The solar constant can be calculated theoretically from the Stefan-Boltzmann law and conservation of energy. Assuming the sun to be a black body with a surface temperature \(T_s\), by the Stefan-Boltzmann law, its radiation emittance (energy radiated per unit area per unit time) is given by:
\[\begin{equation} E_s=\sigma T_s^4 \tag{8.6} \end{equation}\]
Thus the total power emitted by the sun can be found by integrating \(E_s\) over the sun’s surface. Since \(T_s\) is (assumed to be) constant, this is equivalent to multiplying the constant \(E_s\) by the surface area of a sphere with the sun’s radius (\(r_s\)). The total power is given by:
\[\begin{equation} E=4\pi r_s^2 E_s \tag{8.7} \end{equation}\]
By conservation of energy, if no energy is lost in the intervening space, all of the radiation emitted radially out from the sun will be intercepted by an (imaginary) sphere centered on the sun with a radius equal to the mean distance from the sun to the earth (\(r_E\)). The power flow per unit area (\(E_E\)) across this (imaginary) sphere will be equal to the total power available (\(E\)), divided by the surface area of the sphere (\(4\pi r_E^2\)). That is,
\[\begin{equation} E_E=E/4\pi r_E^2 \tag{8.8} \end{equation}\]
Substituting Equation (8.7) in Equation (8.8) gives
\[\begin{equation} E_E=\frac{4 \pi r_s^2E_s}{4\pi r_E^2}=\frac{r_s^2}{r_E^2}E_s \tag{8.9} \end{equation}\]

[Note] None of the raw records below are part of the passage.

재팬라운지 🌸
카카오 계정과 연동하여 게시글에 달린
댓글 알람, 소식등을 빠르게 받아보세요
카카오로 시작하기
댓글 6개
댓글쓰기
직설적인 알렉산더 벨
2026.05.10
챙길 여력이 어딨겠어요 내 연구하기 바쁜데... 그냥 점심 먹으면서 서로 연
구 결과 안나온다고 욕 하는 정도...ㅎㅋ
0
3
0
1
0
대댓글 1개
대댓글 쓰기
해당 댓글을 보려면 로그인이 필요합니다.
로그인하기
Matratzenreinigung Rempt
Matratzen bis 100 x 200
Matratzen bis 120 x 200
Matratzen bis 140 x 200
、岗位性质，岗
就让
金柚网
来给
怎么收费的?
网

The quantity \(E_E\) which is the power available (per unit area per unit time) on a surface at the earth’s distance from the sun, is the parameter of interest, the solar constant. Inserting Equation (8.6) into Equation (8.9) gives immediately:
\[\begin{equation} E_E=(\frac{r_s^2}{r_E^2})\sigma T_s^4 \tag{8.10} \end{equation}\]

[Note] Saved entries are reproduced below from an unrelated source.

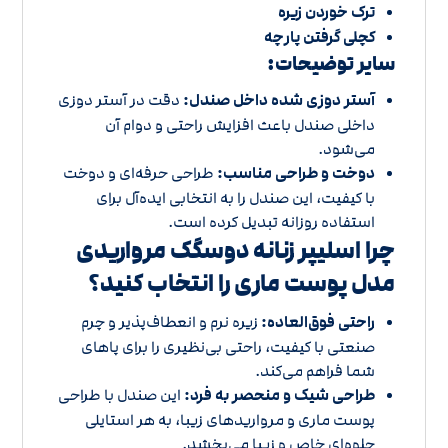
ترک خوردن زیره
کچلی گرفتن پارچه
سایر توضیحات:
آستر دوزی شده داخل صندل:
دقت در آستر دوزی
داخلی صندل باعث افزایش راحتی و دوام آن
می‌شود.
دوخت و طراحی مناسب:
طراحی حرفه‌ای و دوخت
با کیفیت، این صندل را به انتخابی ایده‌آل برای
استفاده روزانه تبدیل کرده است.
چرا اسلیپر زنانه دوسگک مرواریدی
مدل پوست ماری را انتخاب کنید؟
راحتی فوق‌العاده:
زیره نرم و انعطاف‌پذیر و چرم
صنعتی با کیفیت، راحتی بی‌نظیری را برای پاهای
شما فراهم می‌کند.
طراحی شیک و منحصر به فرد:
این صندل با طراحی
پوست ماری و مرواریدهای زیبا، به هر استایلی
جلوه‌ای خاص و زیبا می‌بخشد.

We can use the above equation equationand the following physical parameters to calculate the solar constant: \[\begin{align*} T_s&=5700K \\ r_s&=7.1\times10^8m \\ r_E&=1.49\times10^{11}m \\ \sigma&=5.6693\times10^{-8}Wm^{-2}K^{-4} \\ \end{align*}\]
$E_E=1.3610^3 Wm{-2}s{-1}
When we convert to \(cal\cdot cm^{-2}min^{-1}\), our solar constant is \(1.95 cal\cdot cm^{-2}min^{-1}\).